Squarespace founder Anthony Casalena steps into the Advice Line chair for a rare turn as the advisor, joining Guy Raz to tackle the real-world challenges keeping founders awake at night. With three callers spanning manufacturing, storytelling tech, and service-based businesses, Anthony cuts through the noise with direct, experience-backed guidance on scaling without losing what makes a brand unique.

Caller 1: Bob Zukowski & Custom Sleep Technology

Bob Zukowski has built a premium mattress manufacturing business in a Minneapolis factory, producing $295 beds with quality that's earned loyal customers. But to scale, he faces a brutal choice: automate and risk losing the craftsmanship that defines his brand, or stay small and cap his growth. Anthony's advice is simple—don't scale the factory, scale the story. He suggests Bob double down on the "made in Minneapolis" narrative, using the craftsmanship as a premium differentiator rather than a limitation. By focusing marketing on the human touch behind each mattress, Bob can justify higher prices and expand distribution through curated retail partners who value authenticity over volume.

Caller 2: Mahak Mohan & Kahani

Mahak Mohan created Kahani, a platform for sharing family stories and preserving heritage, but after Google ad costs spiked, growth flatlined at $200K annually. Anthony sees the problem isn't the product—it's the reliance on paid channels that can vanish overnight. His prescription: build community through content. Anthony encourages Mahak to shift from buying attention to earning it, creating shareable stories that naturally spread among cultural communities. By turning users into advocates and focusing on organic reach through emotional resonance, Kahani can rebuild growth on a foundation that no algorithm can take away.

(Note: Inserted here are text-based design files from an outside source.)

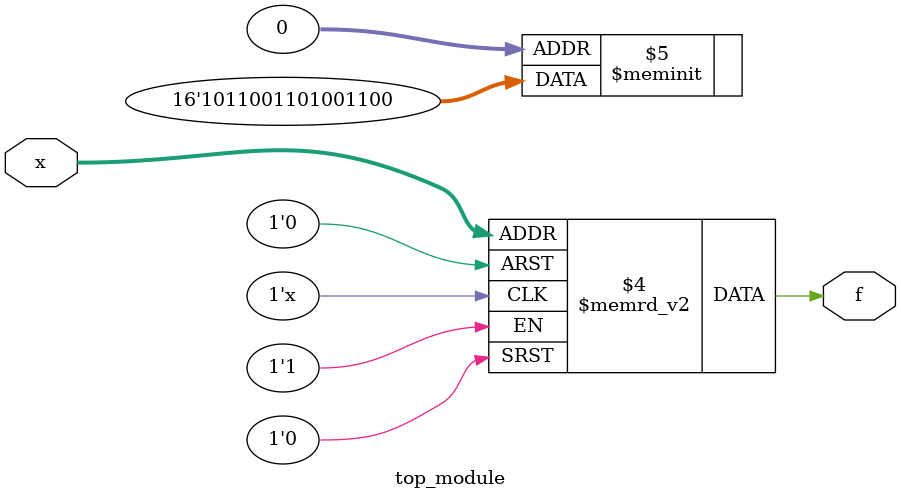
<source format=sv>
module top_module (
	input [4:1] x,
	output logic f
);

always_comb begin
    case (x)
        4'b00_00: f = 1'b0;
        4'b00_01: f = 1'b0;
        4'b00_10: f = 1'b1;
        4'b00_11: f = 1'b1;
        4'b01_00: f = 1'b0;
        4'b01_01: f = 1'b0;
        4'b01_10: f = 1'b1;
        4'b01_11: f = 1'b0;
        4'b10_00: f = 1'b1;
        4'b10_01: f = 1'b1;
        4'b10_10: f = 1'b0;
        4'b10_11: f = 1'b0;
        4'b11_00: f = 1'b1;
        4'b11_01: f = 1'b1;
        4'b11_10: f = 1'b0;
        4'b11_11: f = 1'b1;
        default: f = 1'bz; // Handle don't-cares
    endcase
end

endmodule

</source>
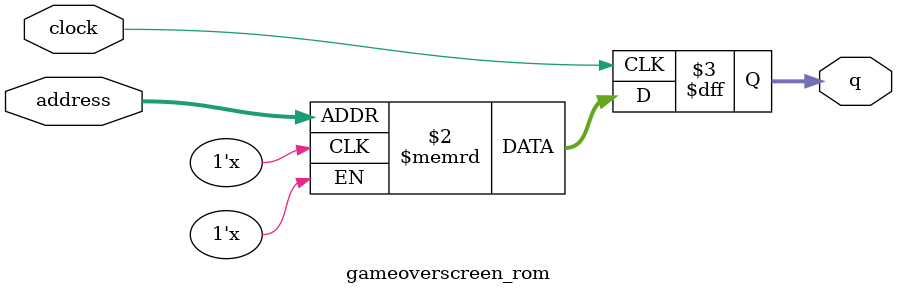
<source format=sv>
module gameoverscreen_rom (
	input logic clock,
	input logic [16:0] address,
	output logic [4:0] q
);

logic [4:0] memory [0:76799] /* synthesis ram_init_file = "./gameoverscreen/gameoverscreen.mif" */;

always_ff @ (posedge clock) begin
	q <= memory[address];
end

endmodule

</source>
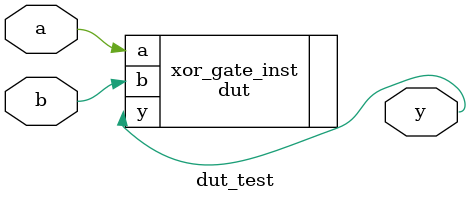
<source format=v>
module dut_test(
    input wire a,
    input wire b,
    output wire y
);
    dut xor_gate_inst(  // Corrected module instantiation
        .a(a),
        .b(b),
        .y(y)
    );

    initial begin  // Fixed 'initial' block syntax
        $dumpfile("waves.vcd");  // Corrected quotes
        $dumpvars(0, or_test);  // Fixed incorrect system task
    end
endmodule

</source>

Caller 3: Stacey Bernstein & All Better Co

Stacey Bernstein's mental health platform All Better Co connects clients with therapists, but she's struggling with an identity crisis—is she a tech company, a healthcare provider, or something in between? Anthony recognizes this as a branding problem masquerading as a business model problem. His advice: pick a lane and own it. Whether All Better Co positions itself as the trusted gateway to mental wellness or the tech-enabled therapy marketplace, clarity beats ambiguity every time. Anthony urges Stacey to make the brand promise so sharp that clients, therapists, and investors immediately understand what she stands for—and then build everything to support that promise.

Final Thought

This Advice Line episode reveals a truth Anthony lives by: scaling a business doesn't mean abandoning its soul. Whether it's manufacturing, storytelling, or healthcare, the answer often lies not in doing more, but in being clearer about what you already do best.

Key Takeaways

  • 1Scale the story, not just the factory: When manufacturing is your differentiator, make the craftsmanship part of your brand narrative instead of automating it away.
  • 2Build community, not just ad accounts: Paid channels can vanish overnight; create content that earns organic reach and turns users into advocates.
  • 3Clarity beats ambiguity in branding: Pick a lane and own it—whether you're a tech company, healthcare provider, or something else, make that promise sharp and consistent.
  • 4Use your constraints as differentiators: What limits you (small factory, niche audience) can become your premium positioning when framed intentionally.